Record excerpts:
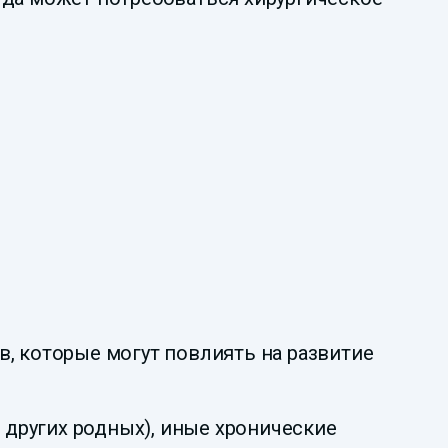
, которые могут повлиять на развитие
 других родных), иные хронические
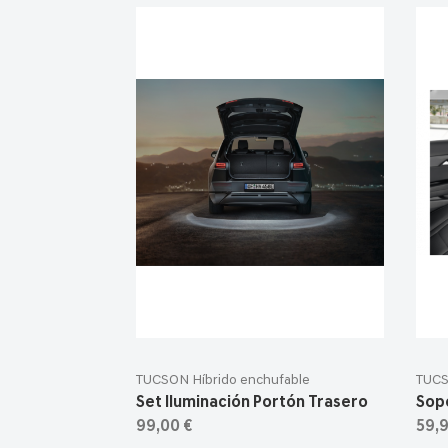
TUCSON Híbrido enchufable
TUCS
Set Iluminación Portón Trasero
Sopo
99,00 €
59,9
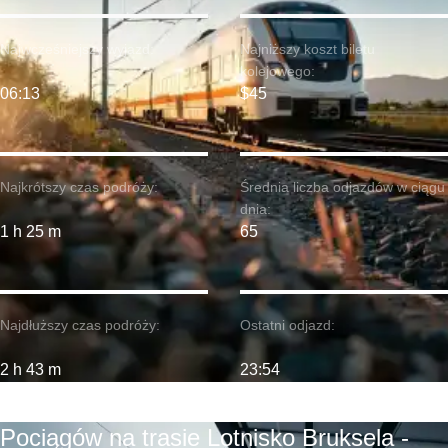
Najwcześniejszy wyjazd:
Najniższy koszt biletu
kolejowego:
06:13
$45
Najkrótszy czas podróży:
Średnia liczba odjazdów w ciągu
dnia:
1 h 25 m
65
Najdłuższy czas podróży:
Ostatni odjazd:
2 h 43 m
23:54
Pociągów na trasie Lotnisko Bruksela -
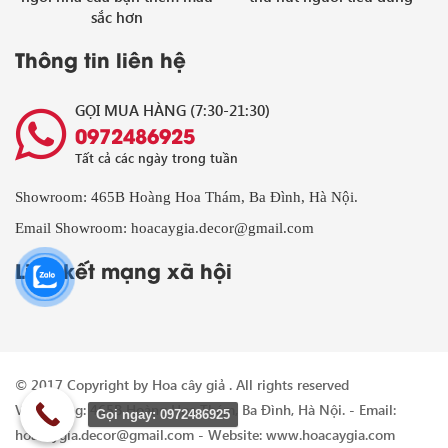
sắc hơn
Thông tin liên hệ
GỌI MUA HÀNG (7:30-21:30)
0972486925
Tất cả các ngày trong tuần
Showroom: 465B Hoàng Hoa Thám, Ba Đình, Hà Nội.
Email Showroom: hoacaygia.decor@gmail.com
Liên kết mạng xã hội
© 2017 Copyright by
Hoa cây giả
. All rights reserved
Văn phòng: 465B Hoàng Hoa Thám, Ba Đình, Hà Nội. - Email:
Gọi ngay: 0972486925
hoacaygia.decor@gmail.com - Website: www.hoacaygia.com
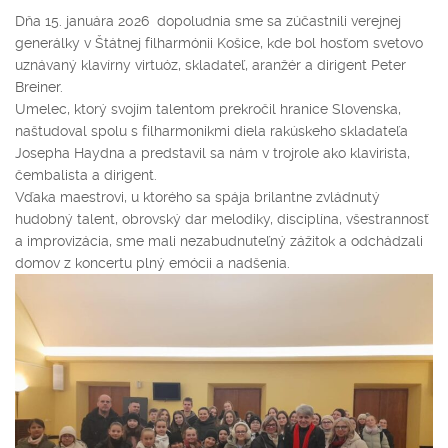
Dňa 15. januára 2026 dopoludnia sme sa zúčastnili verejnej
generálky v Štátnej filharmónii Košice, kde bol hosťom svetovo
uznávaný klavírny virtuóz, skladateľ, aranžér a dirigent Peter
Breiner.
Umelec, ktorý svojím talentom prekročil hranice Slovenska,
naštudoval spolu s filharmonikmi diela rakúskeho skladateľa
Josepha Haydna a predstavil sa nám v trojrole ako klavirista,
čembalista a dirigent.
Vďaka maestrovi, u ktorého sa spája brilantne zvládnutý
hudobný talent, obrovský dar melodiky, disciplína, všestrannosť
a improvizácia, sme mali nezabudnuteľný zážitok a odchádzali
domov z koncertu plný emócii a nadšenia.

Work request: Write out again the lines of the records, starting at the line that has "TUCSON Híbrido enchufable" and stopping after the line that has "hoacaygia.decor@gmail.com - Website: www.hoacaygia.com". Leave out the picture markers.

Answer space:
TUCSON Híbrido enchufable
TUCS
Set Iluminación Portón Trasero
Sopo
99,00 €
59,9
Najwcześniejszy wyjazd:
Najniższy koszt biletu
kolejowego:
06:13
$45
Najkrótszy czas podróży:
Średnia liczba odjazdów w ciągu
dnia:
1 h 25 m
65
Najdłuższy czas podróży:
Ostatni odjazd:
2 h 43 m
23:54
Pociągów na trasie Lotnisko Bruksela -
sắc hơn
Thông tin liên hệ
GỌI MUA HÀNG (7:30-21:30)
0972486925
Tất cả các ngày trong tuần
Showroom: 465B Hoàng Hoa Thám, Ba Đình, Hà Nội.
Email Showroom: hoacaygia.decor@gmail.com
Liên kết mạng xã hội
© 2017 Copyright by
Hoa cây giả
. All rights reserved
Văn phòng: 465B Hoàng Hoa Thám, Ba Đình, Hà Nội. - Email:
Gọi ngay: 0972486925
hoacaygia.decor@gmail.com - Website: www.hoacaygia.com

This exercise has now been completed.